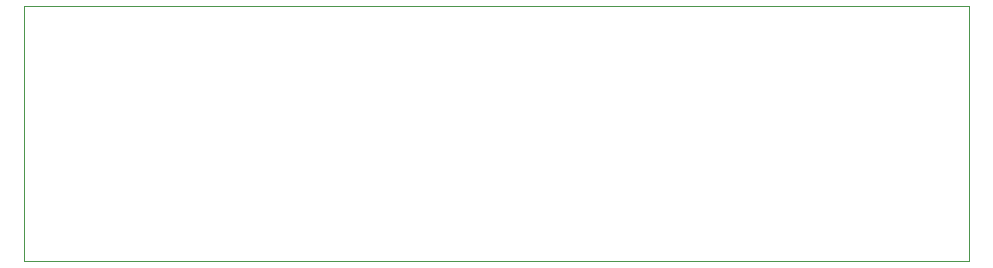
<source format=gbr>
%TF.GenerationSoftware,KiCad,Pcbnew,5.1.10-88a1d61d58~90~ubuntu20.04.1*%
%TF.CreationDate,2023-02-04T18:34:01+01:00*%
%TF.ProjectId,zvire-vetrnik-power-supply,7a766972-652d-4766-9574-726e696b2d70,rev?*%
%TF.SameCoordinates,PX3c8eee0PY791ddc0*%
%TF.FileFunction,Profile,NP*%
%FSLAX46Y46*%
G04 Gerber Fmt 4.6, Leading zero omitted, Abs format (unit mm)*
G04 Created by KiCad (PCBNEW 5.1.10-88a1d61d58~90~ubuntu20.04.1) date 2023-02-04 18:34:01*
%MOMM*%
%LPD*%
G01*
G04 APERTURE LIST*
%TA.AperFunction,Profile*%
%ADD10C,0.050000*%
%TD*%
G04 APERTURE END LIST*
D10*
X80010000Y0D02*
X0Y0D01*
X80010000Y21590000D02*
X80010000Y0D01*
X0Y21590000D02*
X80010000Y21590000D01*
X0Y0D02*
X0Y21590000D01*
M02*

</source>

□ □ □ □

TASK GOAL —
Look for the word "KiCad" in every line of the listing and copy the lines that have it.

TASK RESPONSE —
%TF.GenerationSoftware,KiCad,Pcbnew,5.1.10-88a1d61d58~90~ubuntu20.04.1*%
G04 Created by KiCad (PCBNEW 5.1.10-88a1d61d58~90~ubuntu20.04.1) date 2023-02-04 18:34:01*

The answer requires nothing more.